BABY STEPS

Don’t expect a baby boom just because China ends its two-child policy

Not that easy.
Not that easy.
Image: Reuters
By
We may earn a commission from links on this page.

People in China may soon be free to have any number of kids they want after four decades of strict limits. Yet makers of diapers, infant milk and other children’s products may not see the sustained baby boom they’re hoping for.

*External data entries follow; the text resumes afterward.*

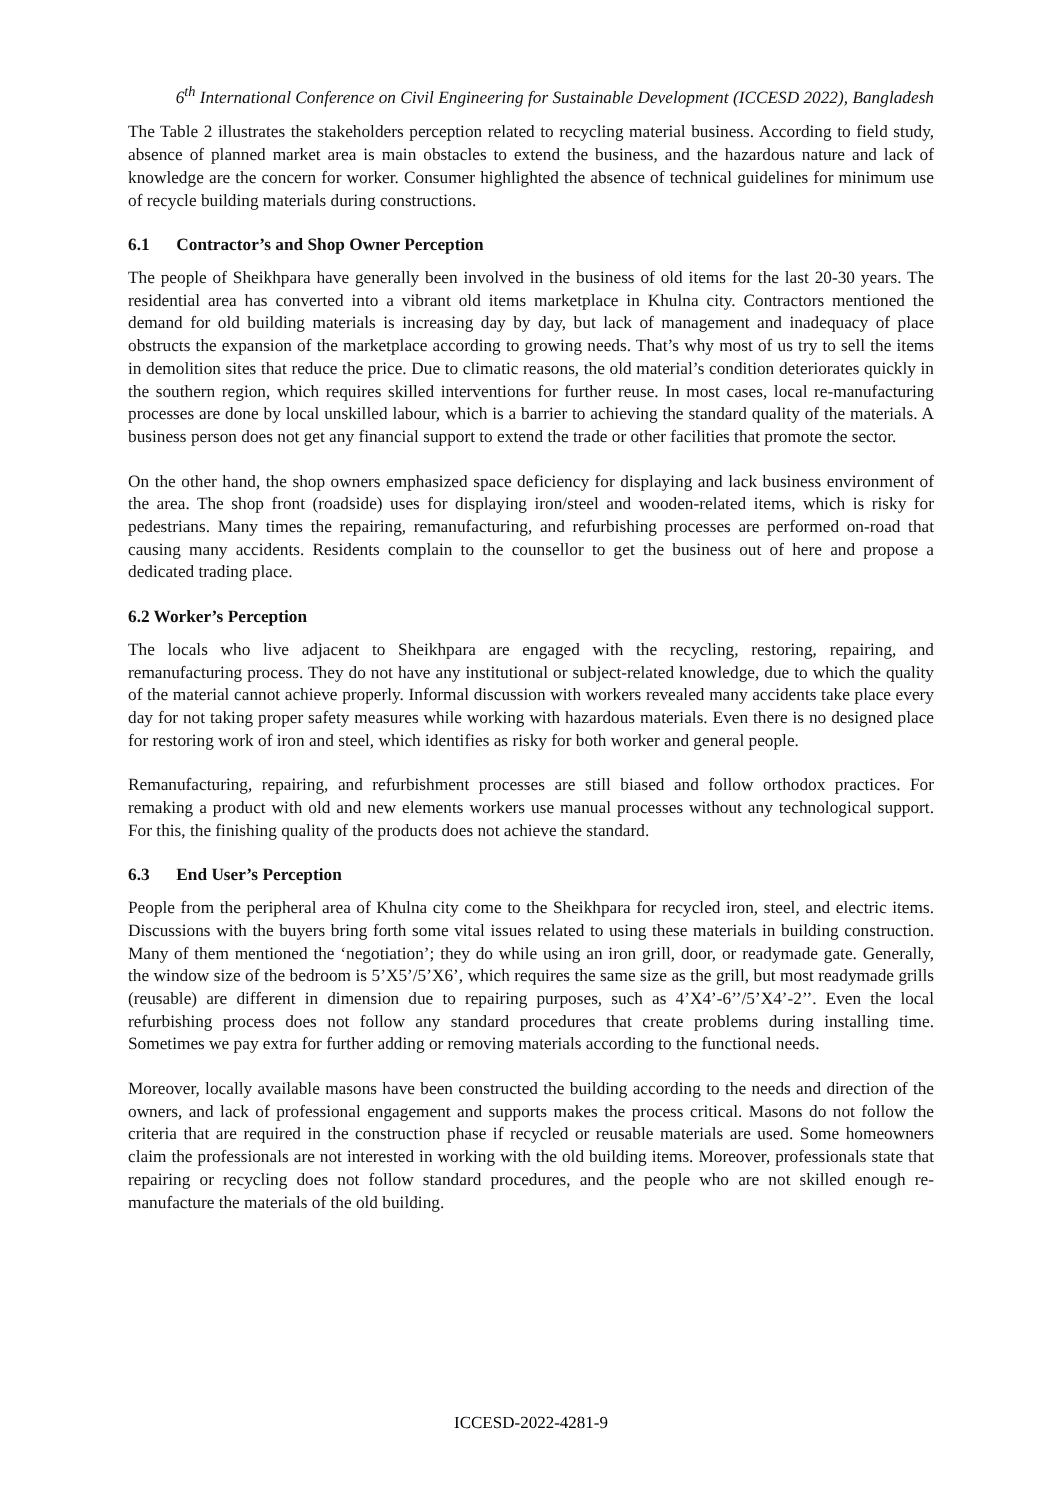6<sup>th</sup> International Conference on Civil Engineering for Sustainable Development (ICCESD 2022), Bangladesh
The Table 2 illustrates the stakeholders perception related to recycling material business. According to field study, absence of planned market area is main obstacles to extend the business, and the hazardous nature and lack of knowledge are the concern for worker. Consumer highlighted the absence of technical guidelines for minimum use of recycle building materials during constructions.
6.1 Contractor’s and Shop Owner Perception
The people of Sheikhpara have generally been involved in the business of old items for the last 20-30 years. The residential area has converted into a vibrant old items marketplace in Khulna city. Contractors mentioned the demand for old building materials is increasing day by day, but lack of management and inadequacy of place obstructs the expansion of the marketplace according to growing needs. That’s why most of us try to sell the items in demolition sites that reduce the price. Due to climatic reasons, the old material’s condition deteriorates quickly in the southern region, which requires skilled interventions for further reuse. In most cases, local re-manufacturing processes are done by local unskilled labour, which is a barrier to achieving the standard quality of the materials. A business person does not get any financial support to extend the trade or other facilities that promote the sector.
On the other hand, the shop owners emphasized space deficiency for displaying and lack business environment of the area. The shop front (roadside) uses for displaying iron/steel and wooden-related items, which is risky for pedestrians. Many times the repairing, remanufacturing, and refurbishing processes are performed on-road that causing many accidents. Residents complain to the counsellor to get the business out of here and propose a dedicated trading place.
6.2 Worker’s Perception
The locals who live adjacent to Sheikhpara are engaged with the recycling, restoring, repairing, and remanufacturing process. They do not have any institutional or subject-related knowledge, due to which the quality of the material cannot achieve properly. Informal discussion with workers revealed many accidents take place every day for not taking proper safety measures while working with hazardous materials. Even there is no designed place for restoring work of iron and steel, which identifies as risky for both worker and general people.
Remanufacturing, repairing, and refurbishment processes are still biased and follow orthodox practices. For remaking a product with old and new elements workers use manual processes without any technological support. For this, the finishing quality of the products does not achieve the standard.
6.3 End User’s Perception
People from the peripheral area of Khulna city come to the Sheikhpara for recycled iron, steel, and electric items. Discussions with the buyers bring forth some vital issues related to using these materials in building construction. Many of them mentioned the ‘negotiation’; they do while using an iron grill, door, or readymade gate. Generally, the window size of the bedroom is 5’X5’/5’X6’, which requires the same size as the grill, but most readymade grills (reusable) are different in dimension due to repairing purposes, such as 4’X4’-6’’/5’X4’-2’’. Even the local refurbishing process does not follow any standard procedures that create problems during installing time. Sometimes we pay extra for further adding or removing materials according to the functional needs.
Moreover, locally available masons have been constructed the building according to the needs and direction of the owners, and lack of professional engagement and supports makes the process critical. Masons do not follow the criteria that are required in the construction phase if recycled or reusable materials are used. Some homeowners claim the professionals are not interested in working with the old building items. Moreover, professionals state that repairing or recycling does not follow standard procedures, and the people who are not skilled enough re-manufacture the materials of the old building.
ICCESD-2022-4281-9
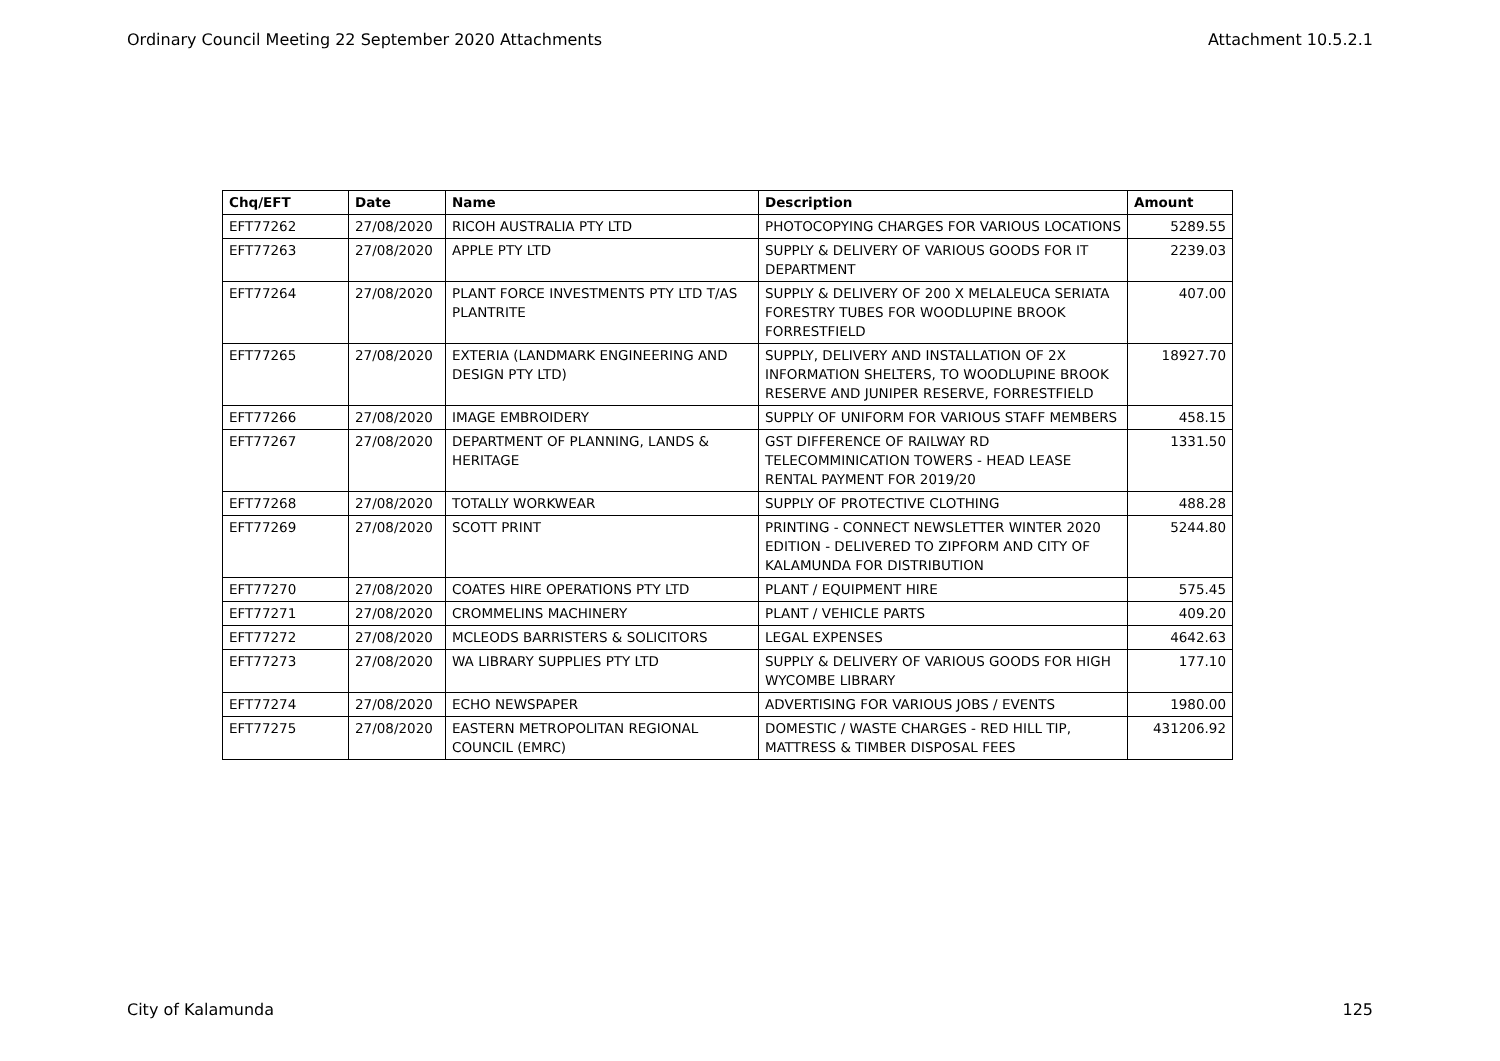Ordinary Council Meeting 22 September 2020 Attachments Attachment 10.5.2.1
| Chq/EFT | Date | Name | Description | Amount |
| --- | --- | --- | --- | --- |
| EFT77262 | 27/08/2020 | RICOH AUSTRALIA PTY LTD | PHOTOCOPYING CHARGES FOR VARIOUS LOCATIONS | 5289.55 |
| EFT77263 | 27/08/2020 | APPLE PTY LTD | SUPPLY & DELIVERY OF VARIOUS GOODS FOR IT DEPARTMENT | 2239.03 |
| EFT77264 | 27/08/2020 | PLANT FORCE INVESTMENTS PTY LTD T/AS PLANTRITE | SUPPLY & DELIVERY OF 200 X MELALEUCA SERIATA FORESTRY TUBES FOR WOODLUPINE BROOK FORRESTFIELD | 407.00 |
| EFT77265 | 27/08/2020 | EXTERIA (LANDMARK ENGINEERING AND DESIGN PTY LTD) | SUPPLY, DELIVERY AND INSTALLATION OF 2X INFORMATION SHELTERS, TO WOODLUPINE BROOK RESERVE AND JUNIPER RESERVE, FORRESTFIELD | 18927.70 |
| EFT77266 | 27/08/2020 | IMAGE EMBROIDERY | SUPPLY OF UNIFORM FOR VARIOUS STAFF MEMBERS | 458.15 |
| EFT77267 | 27/08/2020 | DEPARTMENT OF PLANNING, LANDS & HERITAGE | GST DIFFERENCE OF RAILWAY RD TELECOMMINICATION TOWERS - HEAD LEASE RENTAL PAYMENT FOR 2019/20 | 1331.50 |
| EFT77268 | 27/08/2020 | TOTALLY WORKWEAR | SUPPLY OF PROTECTIVE CLOTHING | 488.28 |
| EFT77269 | 27/08/2020 | SCOTT PRINT | PRINTING - CONNECT NEWSLETTER WINTER 2020 EDITION - DELIVERED TO ZIPFORM AND CITY OF KALAMUNDA FOR DISTRIBUTION | 5244.80 |
| EFT77270 | 27/08/2020 | COATES HIRE OPERATIONS PTY LTD | PLANT / EQUIPMENT HIRE | 575.45 |
| EFT77271 | 27/08/2020 | CROMMELINS MACHINERY | PLANT / VEHICLE PARTS | 409.20 |
| EFT77272 | 27/08/2020 | MCLEODS BARRISTERS & SOLICITORS | LEGAL EXPENSES | 4642.63 |
| EFT77273 | 27/08/2020 | WA LIBRARY SUPPLIES PTY LTD | SUPPLY & DELIVERY OF VARIOUS GOODS FOR HIGH WYCOMBE LIBRARY | 177.10 |
| EFT77274 | 27/08/2020 | ECHO NEWSPAPER | ADVERTISING FOR VARIOUS JOBS / EVENTS | 1980.00 |
| EFT77275 | 27/08/2020 | EASTERN METROPOLITAN REGIONAL COUNCIL (EMRC) | DOMESTIC / WASTE CHARGES - RED HILL TIP, MATTRESS & TIMBER DISPOSAL FEES | 431206.92 |
City of Kalamunda 125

China first restricted births for most families to one child starting in 1979. Forty years later, with one of the lowest fertility rates in the world and a declining working-age population, it announced in late 2015 it was relaxing the policy to allow all families to have two children. Now the State Council, China’s cabinet, could scrap limits entirely as soon as by the end of the year, Bloomberg reported on Monday (May 21), citing unnamed sources. Some Chinese baby product makers saw their prices go up as much as 10% after the report, Bloomberg said.

Certainly, in 2016, when the two-child policy went into effect, China saw a spike in births. That year, China had 18.46 million live births—the highest number since 2000—an 11.5% increase from the previous year. Nearly half of the babies born in 2016 had at least one older sibling, suggesting the new policy was likely responsible.

But the following year, the number of live births fell 3.5% to 17.23 million. Demographic data—and people’s own stated preferences—suggest there are several factors working against a long-term baby boom.

For starters, China has to work against the momentum created by its past birth-control rules, a stunning success at stopping runaway population growth. The country’s population now stands at 1.39 billion (link in Chinese) and is expected to peak at around 1.45 billion in 2030.

As a result, the population of women of reproductive age is declining drastically. Meanwhile, the combination of the one-child policy and the country’s cultural preference for boys also means that China has about 30 million more men than women. Many of them may never marry or start a family.

For women, this imbalance means everyone who wants to marry, probably could—but the desire to marry is no longer a given. Despite the Chinese government’s exhortations about “leftover women,” meant to shame them into marriage, women in China are delaying marriage and pregnancy, often to focus on work. Social norms that still see much of the childcare burden placed on women, along with caring for the elderly, are also a disincentive.

In recent years, China’s seen marriage rates decline and divorce rates rise. People who aren’t married are less likely to have children because those who born to single parents in China often find it hard to register for social welfare.

A 2017 online poll (link in Chinese) of working mothers by recruiting site Zhilian Zhaopin asked women with one child if they would like to have a second child. Last year, nearly 63% (link in Chinese) of the over 40,000 women surveyed by the site said they didn’t want a second child, citing career development goals and the high cost (link in Chinese) of raising a child, while that number was around 59% among the 14,300 working mothers surveyed by the same firm in 2016.

The truth is, it isn’t that easy to shift a society’s psychological feelings about how many children to have, whether you’re trying to get people to make fewer babies or more of them. Earlier this year, of the 120,000 people or so who responded to a Chinese social media survey (link in Chinese) conducted by a research group affiliated with a private real estate firm, 43% said they either wanted no children or just one child, and around 34% said they’d like to have two children. Though the two surveys aren’t directly comparable, Gallup research in the US found only 5% of respondents said no or one child was the ideal family size, while nearly half said two children was ideal.